====== Extracted records ======

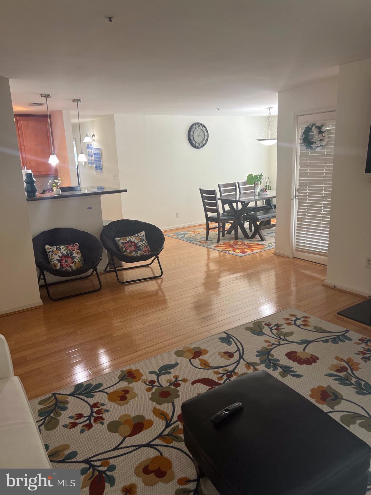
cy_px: 248
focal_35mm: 26
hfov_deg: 53.1
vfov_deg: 67.3
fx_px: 372
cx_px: 186
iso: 80
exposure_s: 1/60
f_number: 1.5
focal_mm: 5.7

======

Where a record above holds a picture, drop the picture and print the rest exactly.

### [Result below]
cy_px: 248
focal_35mm: 26
hfov_deg: 53.1
vfov_deg: 67.3
fx_px: 372
cx_px: 186
iso: 80
exposure_s: 1/60
f_number: 1.5
focal_mm: 5.7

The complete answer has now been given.